UVA Assistant Coach Tyler Fenwick couldn’t be prouder. “The team just works their tails off and they had big goals,” he says. “And just to be able to see those goals come to fruition this weekend and to be able to see all that hard work pay off—I mean, they performed at a really, really high level. As a coach, that’s fun to see.”

Every NCAA record broken at the meet was by either Alex or Gretchen Walsh. Gretchen, a third-year, grabbed NCAA, U.S. Open, and American records in the 50-yard freestyle, 100-yard freestyle, 100-yard butterfly, and 100-yard backstroke.

Alex, a fourth year, lowered the 200-yard butterfly NCAA record by 35 hundredths of a second, breaking a record that’s stood for six years. She also, along with her sister, was part of the 200-yard freestyle relay that broke NCAA, U.S. Open, and American records.

“When you have people who are as gifted as [Alex and Gretchen] are, who work hard, that’s a lethal combination,” Fenwick says. “And really what we’ve come to kind of expect is every time they dive in the water, we don’t know what to expect, but we do expect them to be great, and they seem to outdo themselves every time they hit the water.”

A new ACC champion was also born over the weekend, with first-year Cavan Gormsen bringing home wins in the long-distance events—the 500-yard freestyle and 1,650-yard freestyle (dubbed the mile). While she didn’t crack three-time Olympian Katie Ledecky’s NCAA records from 2017, it’s very likely Gormsen will swim the events again next month at the NCAA championship.

But the Walsh sisters and Gormsen weren’t the only ones standing on the victory podium: Final heats were frequently stacked with multiple UVA women. The Hoos went 1-2 in the 50-yard freestyle, and 1-2-3 in the 200-yard breaststroke.

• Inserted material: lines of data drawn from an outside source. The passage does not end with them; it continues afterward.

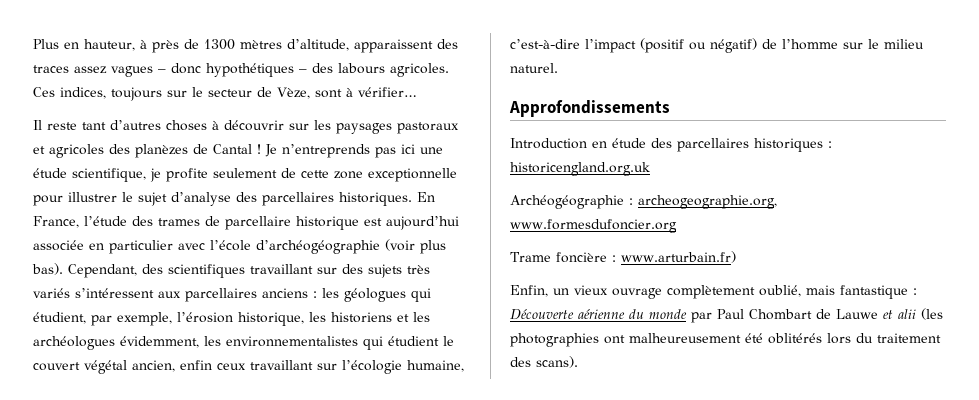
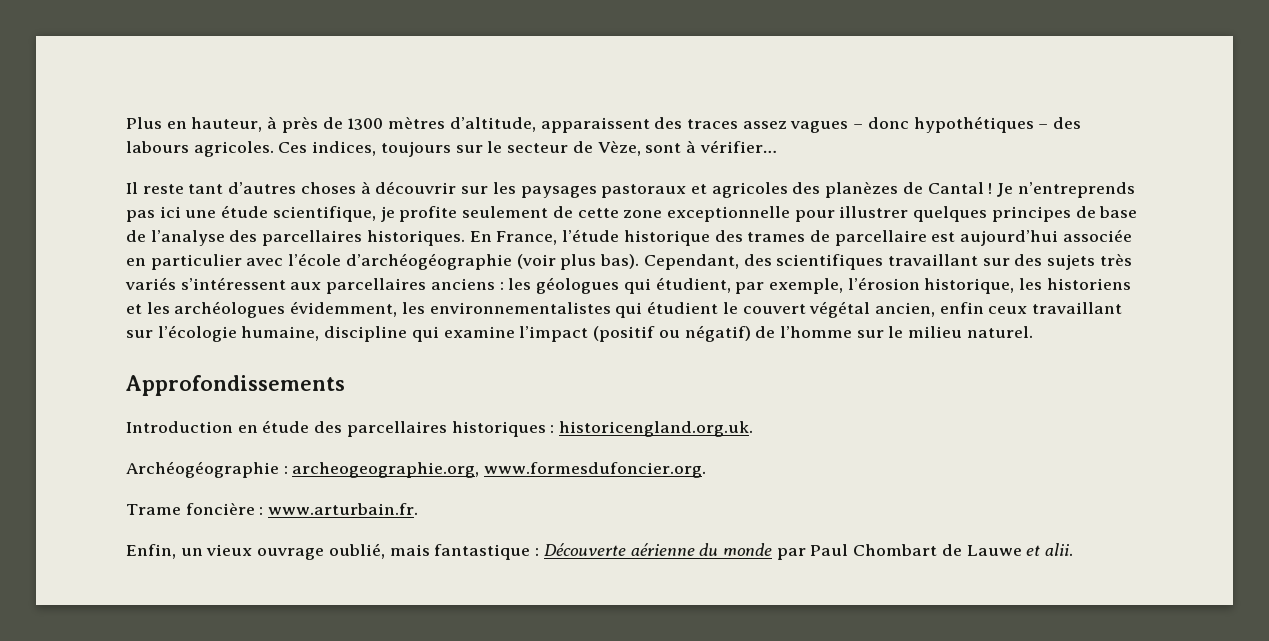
[122,192,231,206] le sujet d’analyse -> [913,206,1138,222] [126,230,225,246] quelques principes de base de l’analyse
(127, 221) none -> [623,230,710,246] historique
[296,216,359,230] historique -> (927, 238) none
[510,39,580,49] c’est-à-dire -> [324,326,515,342] discipline qui examine
[510,162,650,176] historicengland.org.uk -> [559,421,754,437] historicengland.org.uk.
[510,219,677,233] www.formesdufoncier.org -> [484,462,707,478] www.formesdufoncier.org.
[620,251,736,263] www.arturbain.fr) -> [268,503,419,515] www.arturbain.fr.
[667,285,755,299] complètement -> (325, 554) none
[898,308,943,320] [510,333,941,347] [510,356,578,368] alii (les photographies ont malheureusement été oblitérés lors du traitement des scans). -> [1045,543,1074,556] alii.

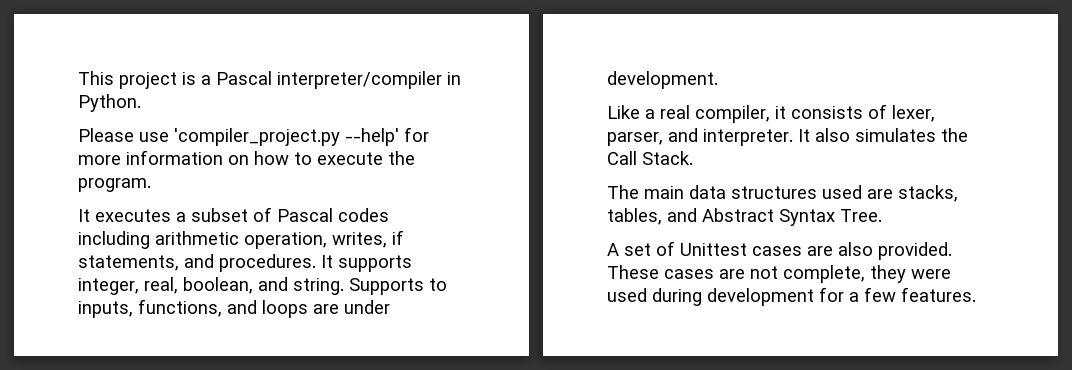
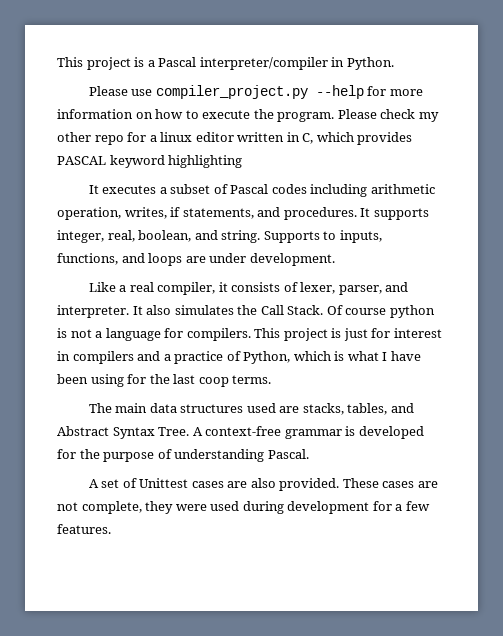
[174,128,399,146] 'compiler_project.py --help' -> [155,85,364,99] compiler_project.py --help
(151, 185) none -> [337,109,439,122] [57,132,413,145] [57,155,243,168] Please check my other repo for a linux editor written in C, which provides PASCAL keyword highlighting
(693, 158) none -> [326,305,435,318] [57,328,442,341] [57,351,421,364] [57,374,272,387] Of course python is not a language for compilers. This project is just for interest in compilers and a practice of Python, which is what I have been using for the last coop terms.
(882, 215) none -> [192,426,424,439] [57,449,309,462] A context-free grammar is developed for the purpose of understanding Pascal.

During the meet, the women scored 1,637.5 points, crushing the second-place team (Louisville) by nearly 500 points. According to SwimSwam, this makes the Cavaliers the highest scorers in ACC swimming championship history.

Fenwick is now looking ahead to March 20, when the team hopes to bring home its fourth-straight NCAA championship, something the Cavs have been building up to all year. “This is a team that knows that meet really well,” he says. “And they know what it takes to win at that meet.”